• [Exercise brief]
Copy each line below containing "canister".

Extracted data entries
>>

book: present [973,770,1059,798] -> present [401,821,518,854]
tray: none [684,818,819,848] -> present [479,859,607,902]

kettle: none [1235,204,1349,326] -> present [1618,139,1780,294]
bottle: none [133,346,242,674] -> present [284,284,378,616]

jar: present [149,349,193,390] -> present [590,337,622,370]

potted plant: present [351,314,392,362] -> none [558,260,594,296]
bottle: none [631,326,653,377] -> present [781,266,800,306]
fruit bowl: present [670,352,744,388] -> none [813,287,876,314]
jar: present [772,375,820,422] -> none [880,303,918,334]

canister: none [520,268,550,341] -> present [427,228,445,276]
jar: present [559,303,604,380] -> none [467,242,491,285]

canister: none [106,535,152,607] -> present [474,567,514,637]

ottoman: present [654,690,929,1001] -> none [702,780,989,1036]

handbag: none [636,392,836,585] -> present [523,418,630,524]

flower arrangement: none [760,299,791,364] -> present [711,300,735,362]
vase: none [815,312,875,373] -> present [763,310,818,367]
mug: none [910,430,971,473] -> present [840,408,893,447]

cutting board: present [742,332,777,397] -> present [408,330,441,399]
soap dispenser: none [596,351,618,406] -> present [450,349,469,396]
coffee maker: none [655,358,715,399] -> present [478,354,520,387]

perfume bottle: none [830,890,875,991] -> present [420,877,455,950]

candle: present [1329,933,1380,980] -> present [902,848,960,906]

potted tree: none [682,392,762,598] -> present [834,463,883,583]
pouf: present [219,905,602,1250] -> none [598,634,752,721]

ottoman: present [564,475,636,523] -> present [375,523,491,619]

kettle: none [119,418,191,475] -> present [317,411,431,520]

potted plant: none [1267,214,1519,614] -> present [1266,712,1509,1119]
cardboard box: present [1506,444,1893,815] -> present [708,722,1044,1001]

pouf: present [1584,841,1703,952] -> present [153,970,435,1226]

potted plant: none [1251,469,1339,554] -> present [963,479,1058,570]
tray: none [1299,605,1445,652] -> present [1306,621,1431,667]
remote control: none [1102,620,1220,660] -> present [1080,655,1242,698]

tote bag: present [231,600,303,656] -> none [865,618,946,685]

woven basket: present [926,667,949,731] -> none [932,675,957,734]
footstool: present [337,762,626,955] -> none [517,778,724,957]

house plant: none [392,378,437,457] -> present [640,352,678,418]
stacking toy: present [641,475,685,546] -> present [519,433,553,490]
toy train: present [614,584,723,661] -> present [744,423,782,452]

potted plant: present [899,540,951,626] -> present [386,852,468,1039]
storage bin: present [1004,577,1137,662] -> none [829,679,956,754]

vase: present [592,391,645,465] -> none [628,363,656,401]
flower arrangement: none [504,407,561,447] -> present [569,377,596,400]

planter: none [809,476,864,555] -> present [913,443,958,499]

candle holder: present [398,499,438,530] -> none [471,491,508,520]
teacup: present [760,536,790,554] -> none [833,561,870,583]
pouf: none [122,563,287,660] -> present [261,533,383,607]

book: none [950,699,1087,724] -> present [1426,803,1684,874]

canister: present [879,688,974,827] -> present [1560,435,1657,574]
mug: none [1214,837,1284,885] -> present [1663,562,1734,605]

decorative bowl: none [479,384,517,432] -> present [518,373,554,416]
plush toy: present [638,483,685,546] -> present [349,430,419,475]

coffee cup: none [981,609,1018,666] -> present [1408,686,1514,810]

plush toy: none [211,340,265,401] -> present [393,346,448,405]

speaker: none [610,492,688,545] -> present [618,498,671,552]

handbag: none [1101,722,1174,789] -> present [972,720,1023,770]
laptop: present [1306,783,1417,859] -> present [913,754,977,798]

<<

• [Written solution]
canister: none [520,268,550,341] -> present [427,228,445,276]
canister: none [106,535,152,607] -> present [474,567,514,637]
canister: present [879,688,974,827] -> present [1560,435,1657,574]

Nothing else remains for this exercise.